D
DreamLake

CLI Reference

vectorize

Run CLIP + LLaVA captioning on video chunks for semantic search.

How It Works

  1. Resolves scope → finds all videos
  2. Reads each video's HLS playlist → collects 2s chunk references
  3. Sends each chunk to the vectorize service (GPU server)
  4. Vectorize service extracts a frame, runs CLIP embedding + LLaVA captioning
  5. Results are stored in Qdrant for semantic search

Usage

dreamlake vectorize --episode space[@namespace][:episode]
dreamlake vectorize --collection <name> --project space[@namespace]
dreamlake vectorize --dataset <name> --project space[@namespace]

Flags

FlagTypeRequiredDescription
--episodestring*Target episode: space[@namespace][:episode]
--collectionstring*Collection name (requires --project)
--datasetstring*Dataset name (requires --project)
--projectstringNoSpace target: space[@namespace]
--zaku-urlstringNoZaku task queue URL (enables distributed mode)

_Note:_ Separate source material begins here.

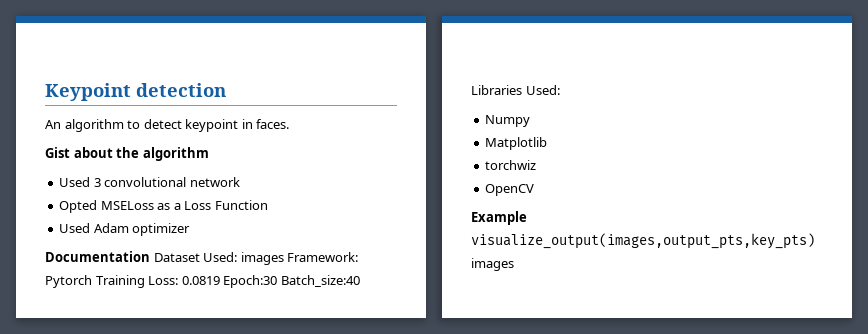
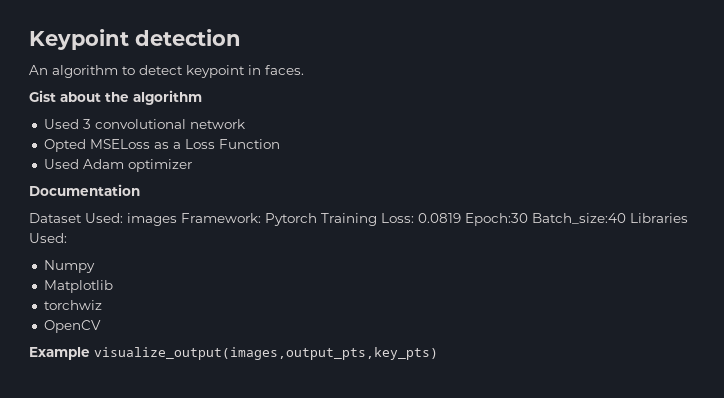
(150, 256) none -> (140, 190) //
[471,258,514,271] images -> (438, 353) none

* At least one scope is required.

Scoping

ScopeWhat gets vectorized
--episodeAll videos in that episode
--collectionAll videos in all episodes belonging to the collection
--datasetAll videos across all collections in the dataset
--project onlyAll videos in the entire project

Examples

# Vectorize a single episode
dreamlake vectorize --episode robotics@alice:run-042
 
# Vectorize all episodes in a collection
dreamlake vectorize --collection "front-camera" --project robotics@alice
 
# Vectorize an entire dataset
dreamlake vectorize --dataset "training-v1" --project robotics@alice
 
# Distributed mode via Zaku task queue
dreamlake vectorize --episode robotics@alice:run-042 --zaku-url http://localhost:9000

Vector Storage

Vectors are stored in Qdrant (not MongoDB) with named vectors:

VectorDimSource
image768CLIP ViT-L/14 frame embedding
caption768CLIP ViT-L/14 embedding of LLaVA caption text

Each point's payload contains:

{
  "videoId": "abc123",
  "episodeId": "ep456",
  "episodeName": "run-042",
  "projectId": "space789",
  "chunkHash": "ff3a2b...",
  "chunkIndex": 42,
  "timeStart": 84.0,
  "timeEnd": 86.0,
  "caption": "A robot arm picks up a red cup from the table"
}

Searching

After vectorizing, use the semantic search API:

GET /namespaces/:slug/projects/:projectSlug/semantic-search?q=robot+picks+up+cup

Or with scope filters:

GET /namespaces/:slug/projects/:projectSlug/semantic-search?q=robot+picks+up+cup&episode=run-042
GET /namespaces/:slug/projects/:projectSlug/semantic-search?q=robot+picks+up+cup&collection=front-camera

Results include playUrl for direct 2s clip playback.

Performance

StepTime per chunk
Download chunk~1.3s
Frame extraction~0.1s
CLIP image embed~0.2s
LLaVA caption~13s
CLIP text embed~0.05s
Total~14.5s per chunk

For a 1-hour video (~1,800 chunks at 2s each): ~7.2 hours with 1 worker. Scale with multiple Zaku workers.